In the previous section, we assessed a single answer for a single metric, running one Prompty at a time. In reality, we will need to run assessments automatically across a large set of test inputs, with all custom evaluators, before we can judge if the application is ready for production use. In this exercise, we'll run a batch evaluation on our Contoso Chat application, using a Jupyter notebook.

1. Run Evaluation Notebook¶

Navigate to the src/api folder in Visual Studio Code.

Click: evaluate-chat-flow.ipynb - see: A Jupyter notebook
Click: Select Kernel - choose "Python Environments" - pick recommended Python 3.11.x
Click: Run all - this kickstarts the multi-step evaluation flow.
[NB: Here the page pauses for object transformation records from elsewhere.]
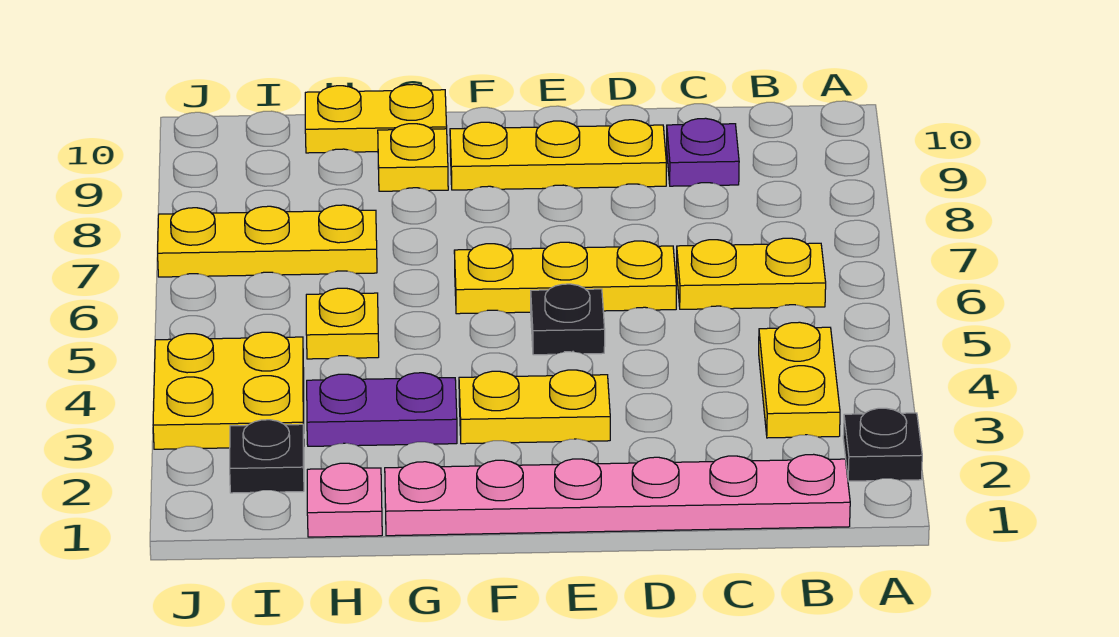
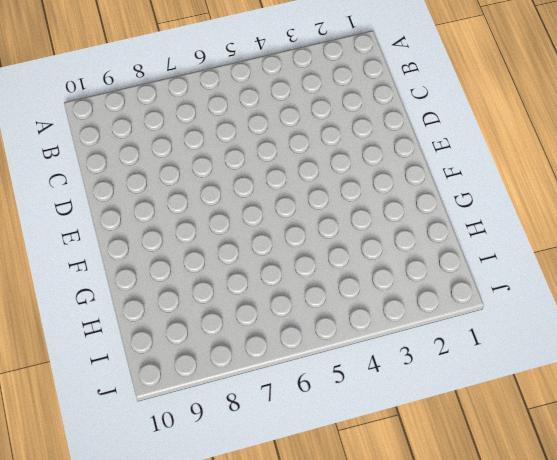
none -> black plate A2 level 1
none -> pink plate B1:G1 level 1
none -> yellow plate B3:B4 level 1

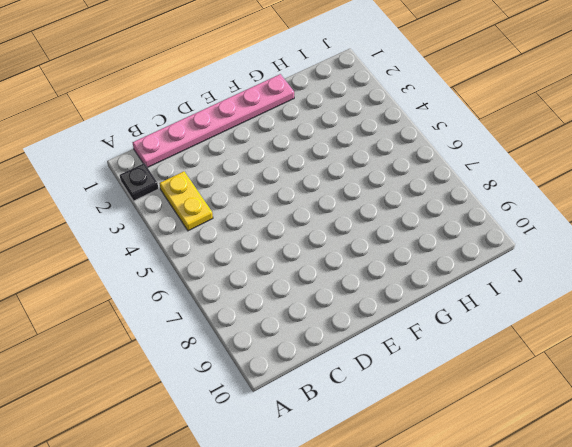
none -> yellow plate B6:C6 level 1
none -> purple plate C9 level 1
none -> yellow plate D6:F6 level 1

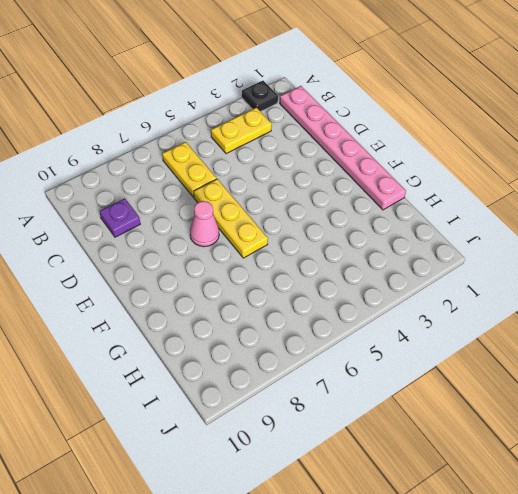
pink cone E7 level 1 -> none
none -> yellow plate D9:F9 level 1
none -> yellow plate E3:F3 level 1
none -> black plate E5 level 1

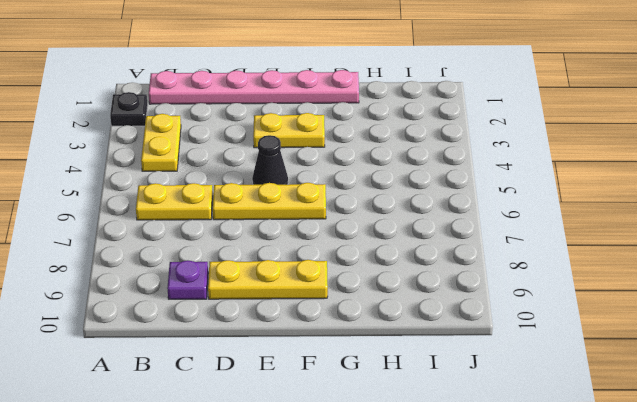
black cone E5 level 1 -> black plate E5 level 1
none -> purple plate G3:H3 level 1
none -> yellow plate G9 level 1
none -> yellow plate G10:H10 level 1

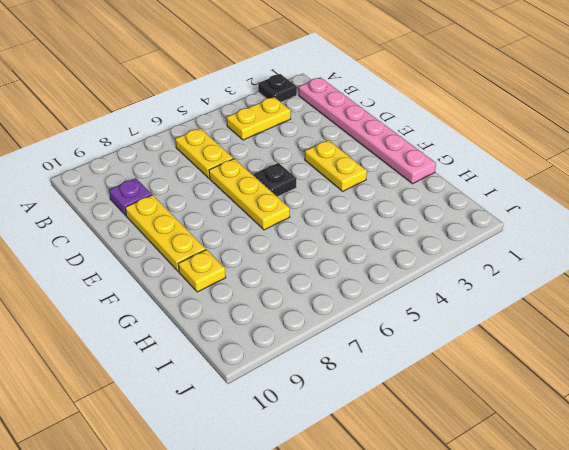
none -> purple plate G3:H3 level 1
none -> yellow plate G10:H10 level 1
none -> pink plate H1 level 1

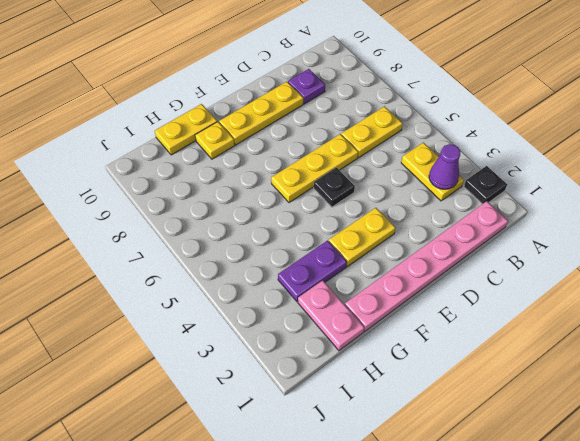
purple cone B3 level 2 -> none
pink plate H1:H2 level 1 -> pink plate H1 level 1
none -> yellow plate H5 level 1
none -> yellow plate H7:J7 level 1
none -> black plate I2 level 1

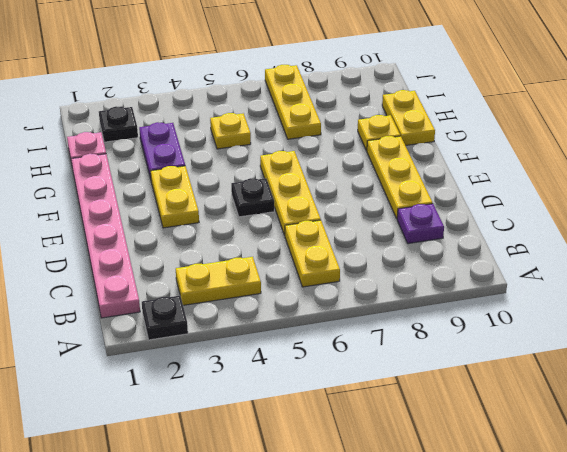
none -> yellow plate I3:J4 level 1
You may see a pop-up alert: The notebook is not displayed in the notebook editor because it is very large with two options to proceed. Select the Open Anyway (default) option.

2. Watch Evaluation Runs¶

One of the benefits of using Prompty is the built-in Tracer feature that captures execution traces for the entire workflow. These trace runs are stored in .tracy files in the api/.runs/ folder as shown in the figure below.

Keep this explorer sidebar open while the evaluation notebook runs/
You see: get_response traces when our chat application is running
You see: groundedness traces when its groundeness is evaluated
You see: similar fluency, coherence and relevance traces

These are live trace runs! Observe the following:

There are 12 get_response traces → correspond to the 12 prompts in our test file.
There are 4 eval traces for each response → for the 4 custom evaluators defined.
Clicking on an .tracy file opens a Trace Viewer window → it should look like this:

Eval

The trace viewer feature is experimental. You may need to click, wait, and retry a few times before the viewer loads the file successfully. Skip this section and revisit it at home if time is limited.
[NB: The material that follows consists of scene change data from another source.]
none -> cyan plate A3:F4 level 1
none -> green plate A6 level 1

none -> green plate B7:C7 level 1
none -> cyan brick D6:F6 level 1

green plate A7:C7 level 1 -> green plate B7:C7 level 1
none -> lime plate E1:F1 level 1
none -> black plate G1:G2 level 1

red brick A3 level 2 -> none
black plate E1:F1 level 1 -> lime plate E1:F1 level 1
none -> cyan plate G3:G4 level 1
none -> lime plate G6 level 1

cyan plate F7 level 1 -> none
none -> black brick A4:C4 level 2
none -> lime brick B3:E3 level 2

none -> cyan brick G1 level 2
3. Explore: Evaluation Trace¶

The Trace Viewer is an experimental feature. For optimal results you should:

Wait till the batch evaluation process completes.
Click on a .tracy file to launch trace viewer (see figure above).
You may need to try this with a few options till the viewer launches.
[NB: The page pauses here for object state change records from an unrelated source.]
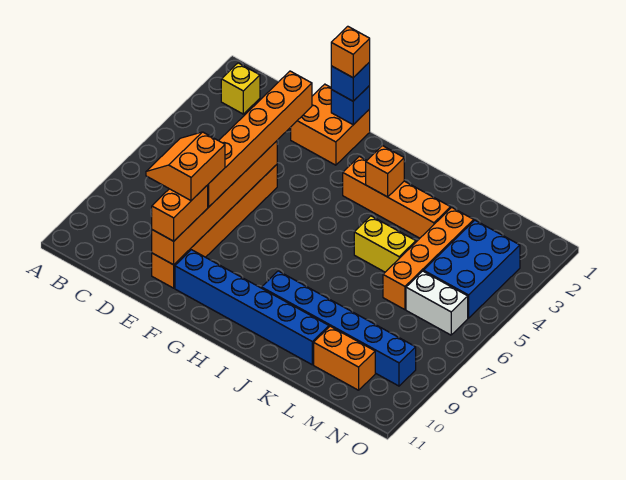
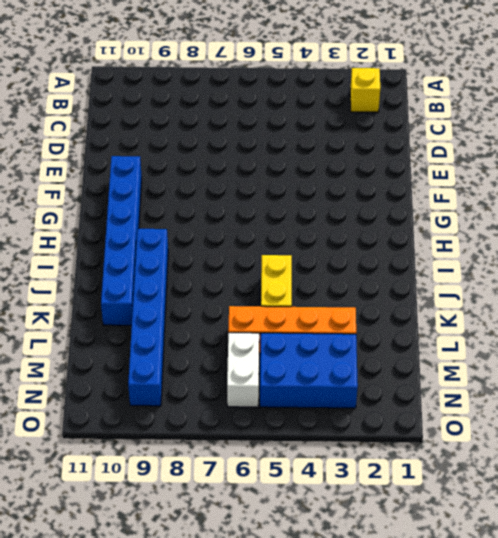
none -> orange brick E1:F2 level 1
none -> orange brick E5:E10 level 1
none -> orange brick H3:K3 level 1

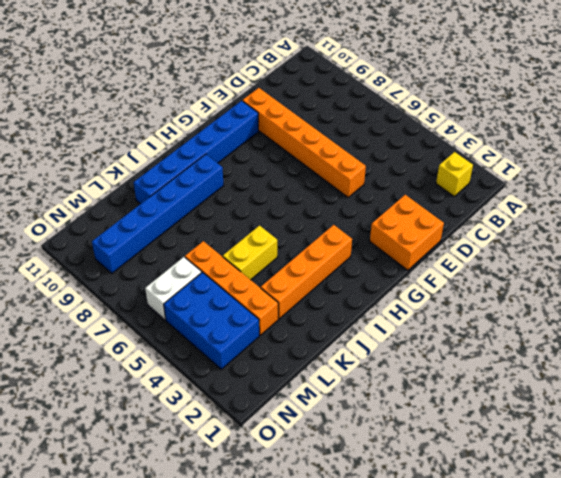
none -> orange brick L10:M10 level 1
none -> orange brick E5:E10 level 2
none -> blue brick F1 level 2

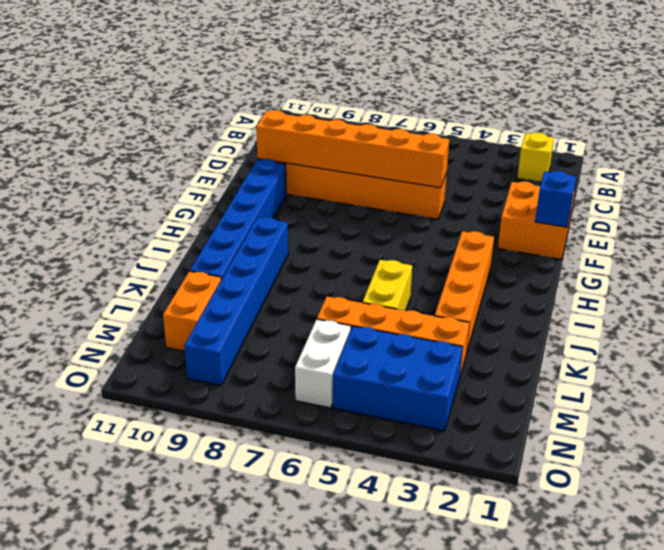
none -> orange brick I3 level 2
none -> orange brick E3:E8 level 3
none -> orange brick E9:E10 level 3

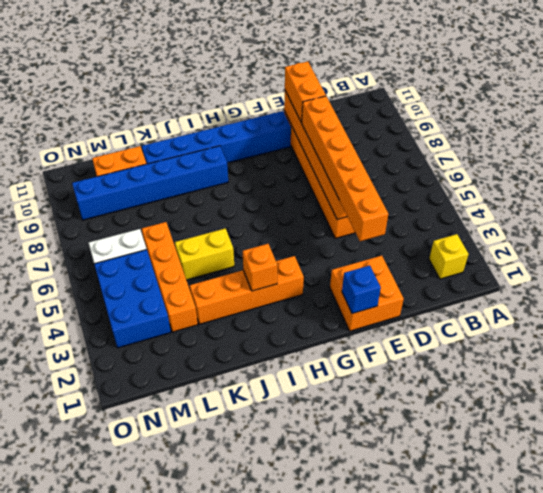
none -> blue brick F1 level 3
none -> orange slope D8:E9 level 4 top E
none -> orange brick F1 level 4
To save time in-venue, we recommend completing these tasks later, at home

OPTIONAL: Explore the .tracy files with Trace Viewer

The Prompty runtime generates .tracy files (underlying JSON format) that capture the execution trace from prompt (input) to response (output). This section explains how you can use the traces to view or debug workflows.

Observe the Trace View
- You should see a waterfall view on the left, and a detail view on the right.
- The waterfall view shows the sequence of steps in the orchestrated flow.
- "Prompty" icons show asset execution (load-prepare-run)
- "Open AI" icons show model invocations (chat, embeddings)
- Cube icons represent Python function invocations (code)
- Click an item on the left to see detailed trace on the right.
Explore the get_response root trace
- Click the get_response node on left
- Observe the trace details on right
- You should see:
  - The Input query (question, customerId, chat_history)
  - The Output response (question, answer)
  - Total time taken for execution
  - Total tokens used in execution
  - Token split between prompt and completion
Explore the Prompty execute trace
- Look at the overall performance in time and tokens
- Select a Prompty segment in the waterfall trace
- Understand what the load operation does
- Understand what the prepare operation does
- Understand what the run operation does

Explore the Prompty tracer code

Open the src/api/chat_request.py file

Look for this code. It sets up Tracer to log to console and JSON formats.

    import prompty
    import prompty.azure
    from prompty.tracer import trace, Tracer, console_tracer, PromptyTracer

    # add console and json tracer:
    # this only has to be done once
    # at application startup
    Tracer.add("console", console_tracer)
    json_tracer = PromptyTracer()
    Tracer.add("PromptyTracer", json_tracer.tracer)

Look for this code. The @trace decorator identifies the functions that will be traced in this run.

    @trace
    def get_customer(customerId: str) -> str:
        try:
            url = os.environ["COSMOS_ENDPOINT"]
            client = CosmosClient(url=url, credential=DefaultAzureCredential())
            db = client.get_database_client("contoso-outdoor")
            container = db.get_container_client("customers")
            response = container.read_item(item=str(customerId), partition_key=str(customerId))
            response["orders"] = response["orders"][:2]
            return response
        except Exception as e:
            print(f"Error retrieving customer: {e}")
            return None

Want to learn more about Prompty Tracing? Explore the documentation to learn how to configure your application for traces, and how to view and publish traces for debugging and observability.

CONGRATULATIONS. You ran a batch evaluation on the chat AI application responses!